In 1625, Purchas published Hakluytus Posthumus, or Purchas his Pilgrimes, a massive four-volume collection of travel stories that can be seen as a continuation of Richard Hakluyt's Principal Navigations (first published in 1589) and was partly based on manuscripts left by Hakluyt, who had died in 1616. Although the work is not methodically organized, it may be thematically divided into four volumes:

- Volume I explores ancient kings, beginning with Solomon, and records stories of circumnavigation around the African coast to the East Indies, China, and Japan.
- Volume II is dedicated to Africa, Palestine, Persia, and Arabia.
- Volume III provides history of the North-East and North-West passages and summaries of travels to Tartary, Russia, and China.
- Volume IV deals with America and the West Indies.

__Supplied data__:
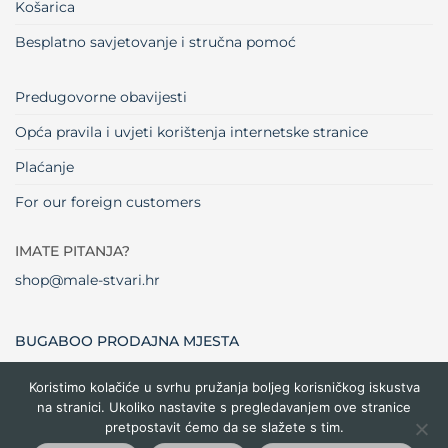
Košarica
Besplatno savjetovanje i stručna pomoć
Predugovorne obavijesti
Opća pravila i uvjeti korištenja internetske stranice
Plaćanje
For our foreign customers
IMATE PITANJA?
shop@male-stvari.hr
BUGABOO PRODAJNA MJESTA
Koristimo kolačiće u svrhu pružanja boljeg korisničkog iskustva
na stranici. Ukoliko nastavite s pregledavanjem ove stranice
Visa
MasterCard
Maestro
Dinners
Credit
Cash
Bank
pretpostavit ćemo da se slažete s tim.
Club
Card
On
Trans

__Task instructions__: According to the text on Purchas his Pilgrimes, which regions does Volume IV deal with? Rely only on the text about Purchas his Pilgrimes for what follows.

__The completed task__: America and the West Indies.